Вот почему я говорю, что рассказывают, что там спаивали, — бред, бред сумасшедшего. Вот если человек хотел пить, он пил. Если человек не хочет пить — он не пил, это не было такое: вот ты сейчас нажрешься — и все. Вот это в обязательном порядке — нет, не было такого.
— Вечеринки, которые в фильме показаны, — часто ли они происходили?
— Бывало такое, что они пили три дня подряд. А было такое, что предлагаешь им, а они говорят: «Не-не-не, мы сегодня не пьем».
Примечание редакции: в фильме «Дау. Наташа» показан роман Наташи Бережной с приехавшим из Франции приглашенным профессором физики Люком Биже (в реальности он астролог). Есть постельная сцена с участием Наташи и Люка в состоянии алкогольного опьянения. Создателей фильма обвинили в том, что постельная сцена была снята без ведома актеров.
— Хржановский очень расплывчато описывал в интервью, как начался ваш роман с Люком Биже, как это было подготовлено. Он говорил, что он показывал ему ваши фотографии, вам — его фотографии. То есть это было как-то изначально предусмотрено, что вы будете общаться с ним?
— По крайней мере, меня подготавливали.
— Как это было?
— Рассказывали, что будет ученый, будет там француз, о нем рассказывали: он скоро приедет.
— Вас о чем-то конкретном просил режиссер? Обязаны ли вы были с ним общаться?
— Нет. Оно как-то само по себе завязалось.
— Но вам же как будто бы невзначай рассказывали, что вот какой-то Люк приедет?
— Да.
— Хитро. Я бы заподозрил что-то неладное.
— Нет, начнем с того, что мы с Олей очень часто разговаривали, кто там должен приехать, кто приехал. Мы с ней все косточки всем перемывали.
Заходит Люк, и Оля говорит: «Это тот Люк, о котором я тебе говорила». Увидел меня, заулыбался, я ему заулыбалась. Он долго сидел, мы с ним долго разговаривали, Леша Блинов и Оля переводили, мы смеялись. На следующее утро он опять пришел. Потом днем пришел, потом вечером.

**Условие задания**
Обновите отрывок из интервью выше: перепишите всё от «Примечание редакции: в» вниз до «с ним общаться?», поставив «иностранец» вместо «француз».

**Исходные данные**
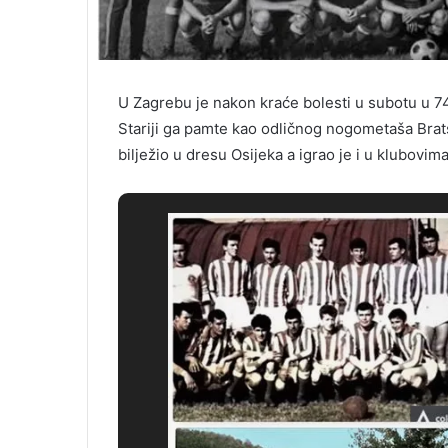
U Zagrebu je nakon kraće bolesti u subotu u 74
Stariji ga pamte kao odličnog nogometaša Brats
bilježio u dresu Osijeka a igrao je i u klubovima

**Разбор решения**
Примечание редакции: в фильме «Дау. Наташа» показан роман Наташи Бережной с приехавшим из Франции приглашенным профессором физики Люком Биже (в реальности он астролог). Есть постельная сцена с участием Наташи и Люка в состоянии алкогольного опьянения. Создателей фильма обвинили в том, что постельная сцена была снята без ведома актеров.
— Хржановский очень расплывчато описывал в интервью, как начался ваш роман с Люком Биже, как это было подготовлено. Он говорил, что он показывал ему ваши фотографии, вам — его фотографии. То есть это было как-то изначально предусмотрено, что вы будете общаться с ним?
— По крайней мере, меня подготавливали.
— Как это было?
— Рассказывали, что будет ученый, будет там иностранец, о нем рассказывали: он скоро приедет.
— Вас о чем-то конкретном просил режиссер? Обязаны ли вы были с ним общаться?